BEGIN Given data
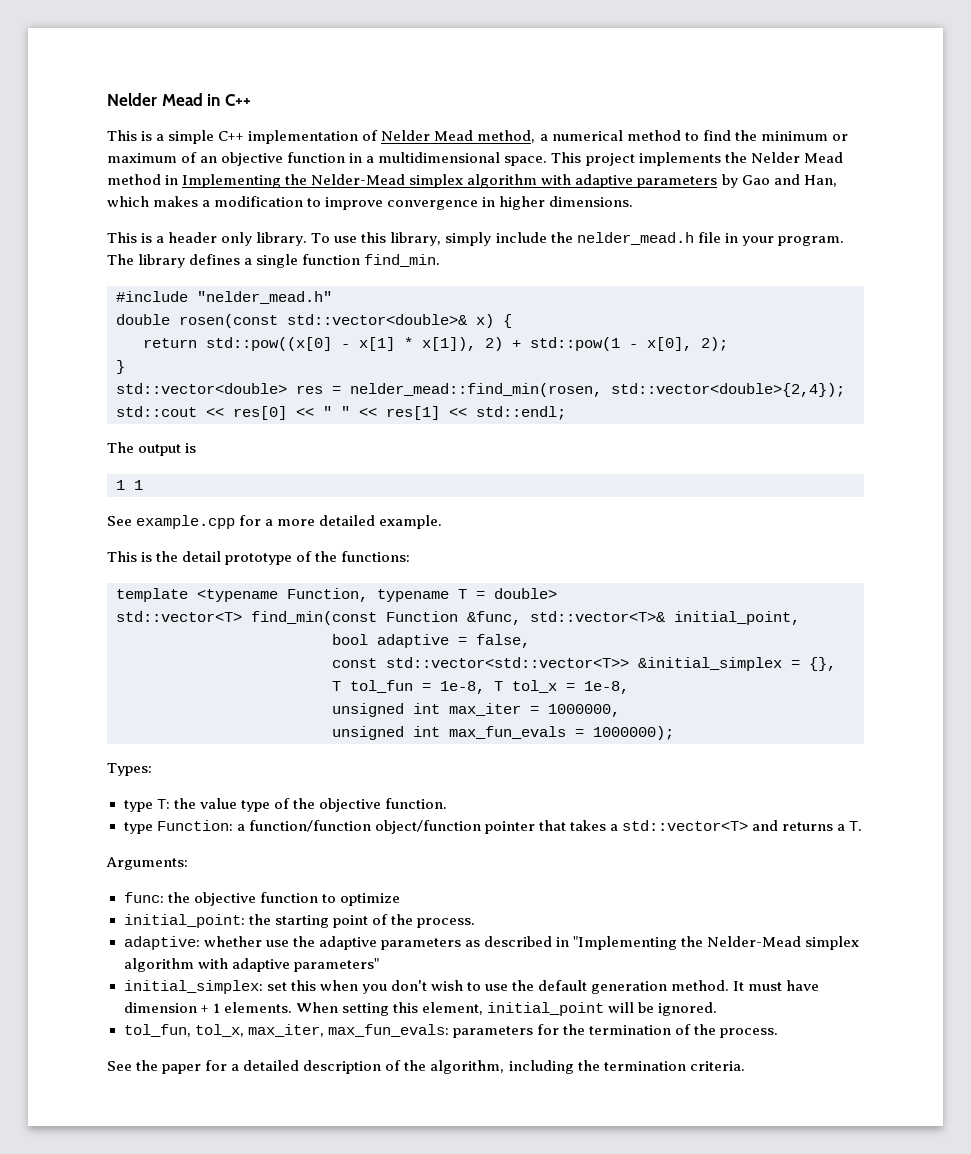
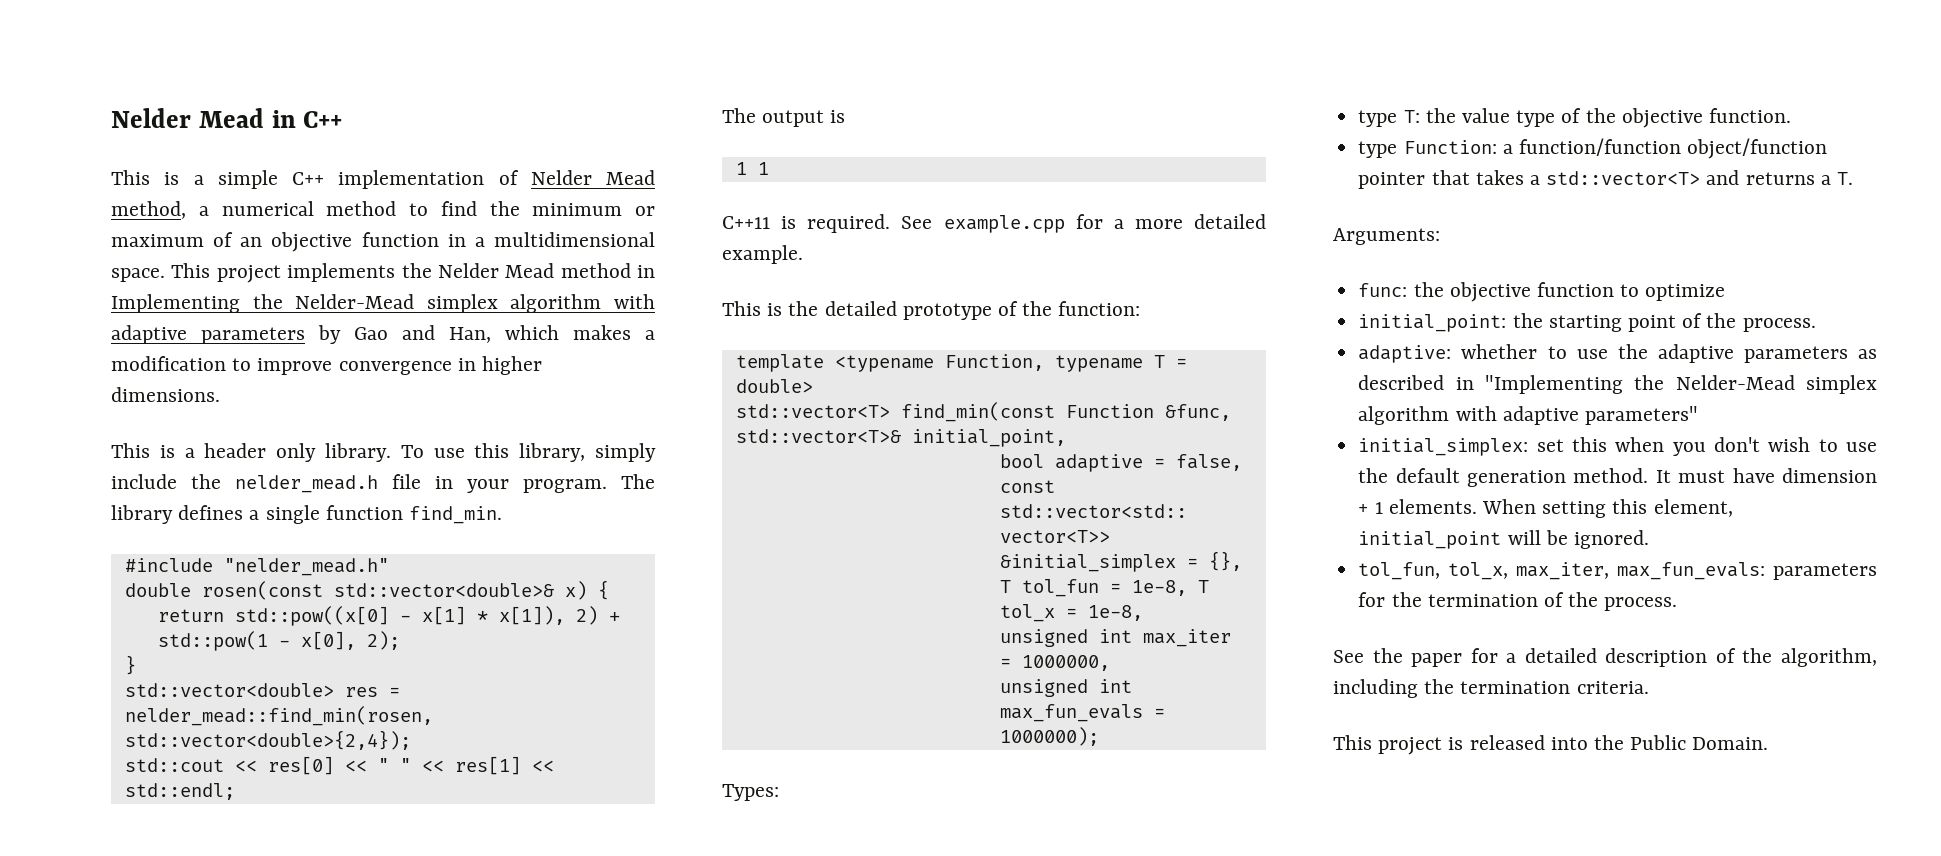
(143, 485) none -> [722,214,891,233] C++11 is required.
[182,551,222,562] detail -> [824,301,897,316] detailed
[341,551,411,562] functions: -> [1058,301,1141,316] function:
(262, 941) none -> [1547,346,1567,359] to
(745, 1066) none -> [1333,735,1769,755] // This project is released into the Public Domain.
END Given data
__Brief__. Reproduce the line that contains "[341,551,411,562] functions: ->" and each line after it through the last line of the entries above, exactly; leave out all earlier lines.

__Answer space__.
[341,551,411,562] functions: -> [1058,301,1141,316] function:
(262, 941) none -> [1547,346,1567,359] to
(745, 1066) none -> [1333,735,1769,755] // This project is released into the Public Domain.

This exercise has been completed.